I am using kube-aws to create the kubernetes cluster on AWS, I have the kube-aws version v0.12.3, I am getting frequent issue on worker nodes as "too many open files in the system" when I try to ssh into the worker node and the nodes becomes unresponsive and gets restarted.
Because of this The pods running on the nodes gets rescheduled frequently on different nodes and application goes down for some time.
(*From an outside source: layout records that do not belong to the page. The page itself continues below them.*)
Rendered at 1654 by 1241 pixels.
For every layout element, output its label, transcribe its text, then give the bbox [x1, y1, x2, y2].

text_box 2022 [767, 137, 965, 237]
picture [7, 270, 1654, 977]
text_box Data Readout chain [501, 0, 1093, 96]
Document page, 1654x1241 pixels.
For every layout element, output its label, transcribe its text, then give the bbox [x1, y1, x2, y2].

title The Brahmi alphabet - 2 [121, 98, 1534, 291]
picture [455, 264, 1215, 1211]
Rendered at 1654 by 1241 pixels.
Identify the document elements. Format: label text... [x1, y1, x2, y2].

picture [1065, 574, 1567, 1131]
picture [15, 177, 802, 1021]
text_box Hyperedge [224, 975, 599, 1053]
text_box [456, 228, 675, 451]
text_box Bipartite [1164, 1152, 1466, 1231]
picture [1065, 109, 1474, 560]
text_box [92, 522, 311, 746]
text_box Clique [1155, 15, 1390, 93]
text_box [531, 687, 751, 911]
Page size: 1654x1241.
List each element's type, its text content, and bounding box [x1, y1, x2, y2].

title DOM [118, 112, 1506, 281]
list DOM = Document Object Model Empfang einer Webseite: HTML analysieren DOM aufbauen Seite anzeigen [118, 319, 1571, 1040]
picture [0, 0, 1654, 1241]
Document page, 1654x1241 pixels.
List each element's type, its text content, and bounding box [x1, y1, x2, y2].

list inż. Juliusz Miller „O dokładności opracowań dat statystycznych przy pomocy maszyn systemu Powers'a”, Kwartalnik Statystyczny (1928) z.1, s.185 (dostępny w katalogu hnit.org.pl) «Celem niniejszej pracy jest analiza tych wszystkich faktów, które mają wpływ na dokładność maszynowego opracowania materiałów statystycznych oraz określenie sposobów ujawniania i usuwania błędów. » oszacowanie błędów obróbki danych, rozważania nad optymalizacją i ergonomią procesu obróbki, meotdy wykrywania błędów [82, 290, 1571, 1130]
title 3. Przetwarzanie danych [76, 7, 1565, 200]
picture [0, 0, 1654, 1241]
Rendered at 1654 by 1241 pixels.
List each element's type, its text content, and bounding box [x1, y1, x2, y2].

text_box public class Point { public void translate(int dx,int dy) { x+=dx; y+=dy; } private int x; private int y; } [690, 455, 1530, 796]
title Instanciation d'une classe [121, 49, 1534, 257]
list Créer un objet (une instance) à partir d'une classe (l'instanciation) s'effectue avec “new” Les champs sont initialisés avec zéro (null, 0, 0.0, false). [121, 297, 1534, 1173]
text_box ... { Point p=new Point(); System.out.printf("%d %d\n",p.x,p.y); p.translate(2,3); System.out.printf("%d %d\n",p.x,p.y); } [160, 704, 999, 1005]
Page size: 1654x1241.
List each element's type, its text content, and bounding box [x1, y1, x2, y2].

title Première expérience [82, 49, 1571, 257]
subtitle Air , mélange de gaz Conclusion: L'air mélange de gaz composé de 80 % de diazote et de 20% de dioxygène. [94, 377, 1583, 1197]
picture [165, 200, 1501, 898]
How can I resolve this issue.
✗ kubectl version Client Version: version.Info{Major:"1", Minor:"11", GitVersion:"v1.11.3", GitCommit:"a4529464e4629c21224b3d52edfe0ea91b072862", GitTreeState:"clean", BuildDate:"2018-09-09T18:02:47Z", GoVersion:"go1.10.3", Compiler:"gc", Platform:"darwin/amd64"} Server Version: version.Info{Major:"1", Minor:"11", GitVersion:"v1.11.3", GitCommit:"a4529464e4629c21224b3d52edfe0ea91b072862", GitTreeState:"clean", BuildDate:"2018-09-09T17:53:03Z", GoVersion:"go1.10.3", Compiler:"gc", Platform:"linux/amd64"}
Worker Node : node|k8s-- core@ip-10-0-214-11 ~ $ ulimit -a
core file size (blocks, -c) unlimited
data seg size (kbytes, -d) unlimited
scheduling priority (-e) 0
file size (blocks, -f) unlimited
pending signals (-i) 251640
max locked memory (kbytes, -l) 16384
max memory size (kbytes, -m) unlimited
open files (-n) 1024
pipe size (512 bytes, -p) 8
POSIX message queues (bytes, -q) 819200
real-time priority (-r) 0
stack size (kbytes, -s) 8192
cpu time (seconds, -t) unlimited
max user processes (-u) 251640
virtual memory (kbytes, -v) unlimited
file locks (-x) unlimited
As you can see the maximum number of open files is set to quite small value (1024
). Perhaps this is inherited from the AWS template used for the worker node instance.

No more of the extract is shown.